Optics, Photonics & Laser

Biography

Biography: Albrecht Lindinger

Abstract

In recent years multiphoton excitation of biological samples by using ultrashort laser pulses became an important imaging method. Fluorescent molecules were employed to distinguish between tissue structures, and a high contrast is required for microscopic imaging. Thereto, laser pulse shaping provides a powerful tool by tailoring the pulses such that two species may selectively be excited. In particular, shaping of laser pulses is applied to exploit intrapulse interference effects in multiphoton excitation. Physically relevant parameters like chirps and polarization states can be controlled which yields perspectives of utilizing all light properties.

In this contribution pulse shaping methods for improved multiphoton excited fluorescence contrast are applied on auto fluorescing biomolecules after transmitting a nanostructured kagome fibre. Antisymmetric phase functions are employed for contrast enhancement of auto fluorescing vitamins. Moreover, phase and polarization tailored pulses are generated to optimally excite one dye in one polarization direction and simultaneously the other dye in the other polarization direction. Polarization sensitive contrast is obtained for the coenzymes nicotinamide adenine dinucleotide (NADH) and Flavin adenine dinucleotide (FAD), which give a measure for metabolic activity. This could provide non-invasive diagnostic information about tumour genesis without exogenous markers.

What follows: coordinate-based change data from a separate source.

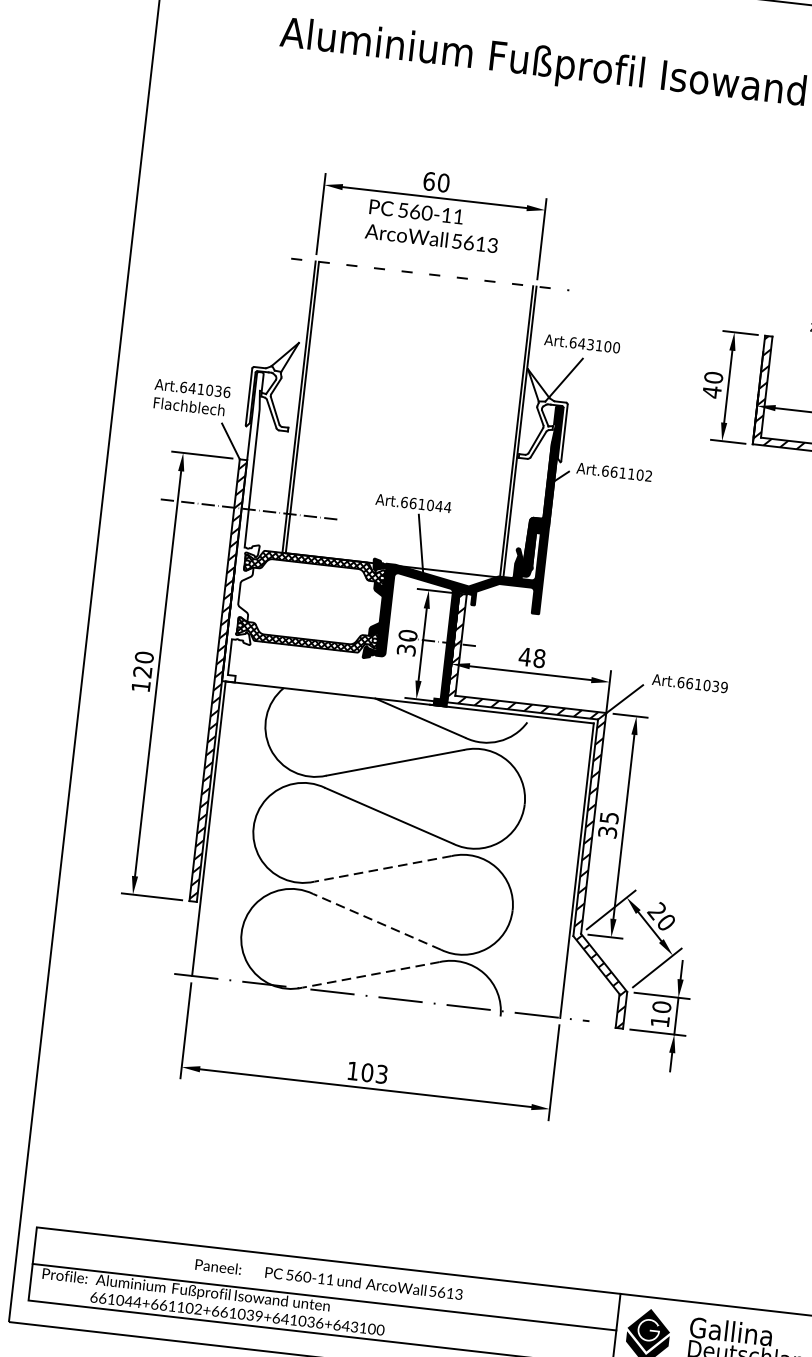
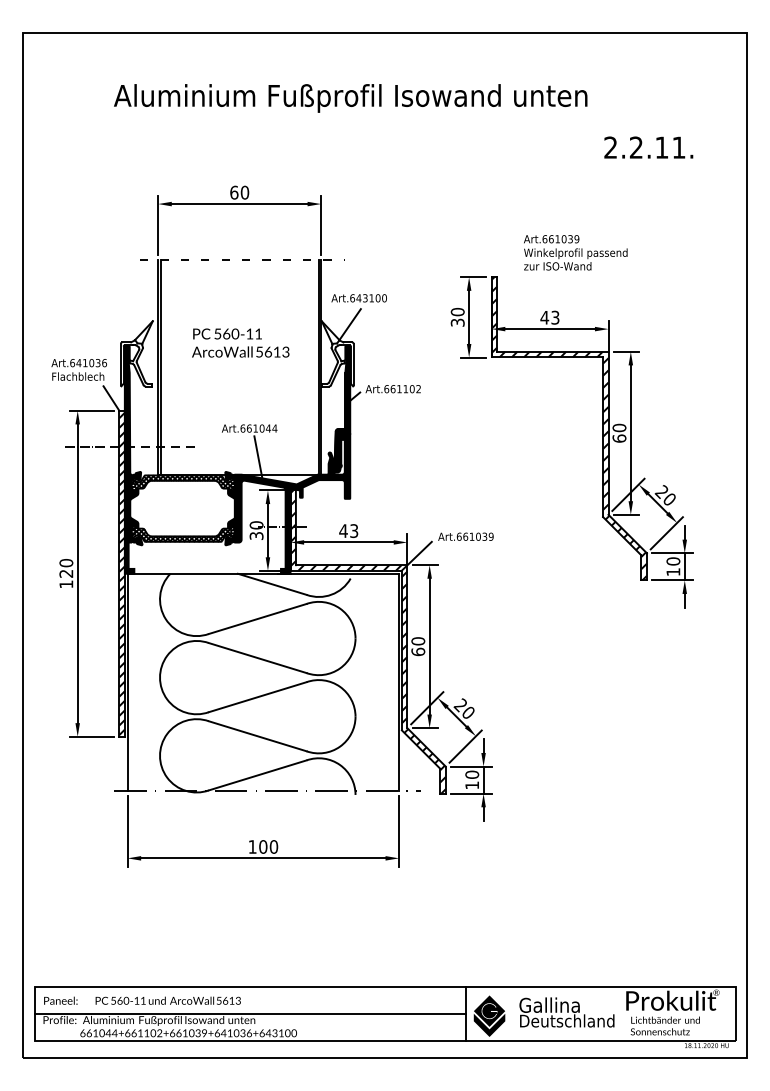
text: (432, 225) -> (240, 342), moved
text: (711, 391) -> (457, 322), 40 -> 30
fill: (251, 527) -> (133, 459), added
text: (539, 657) -> (354, 530), 48 -> 43
text: (608, 824) -> (418, 646), 35 -> 60
line: (382, 869) -> (257, 697), dashed -> solid
line: (376, 922) -> (257, 736), dashed -> solid
line: (370, 974) -> (257, 775), dashed -> solid
text: (381, 1073) -> (273, 846), 103 -> 100
text: (329, 1279) -> (142, 1000), moved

Moreover, combined temporal and spatial pulse shaping for lateral and axial two-photon excited fluorescence is reported by utilizing a temporal pulse shaper and a subsequent spatial pulse shaper. In particular, a depth dependent excitation of different dyes is performed which leads to a high axially resolved fluorescence contrast. The introduced spatial and temporal shaping technique provides new perspectives for bio photonic imaging applications.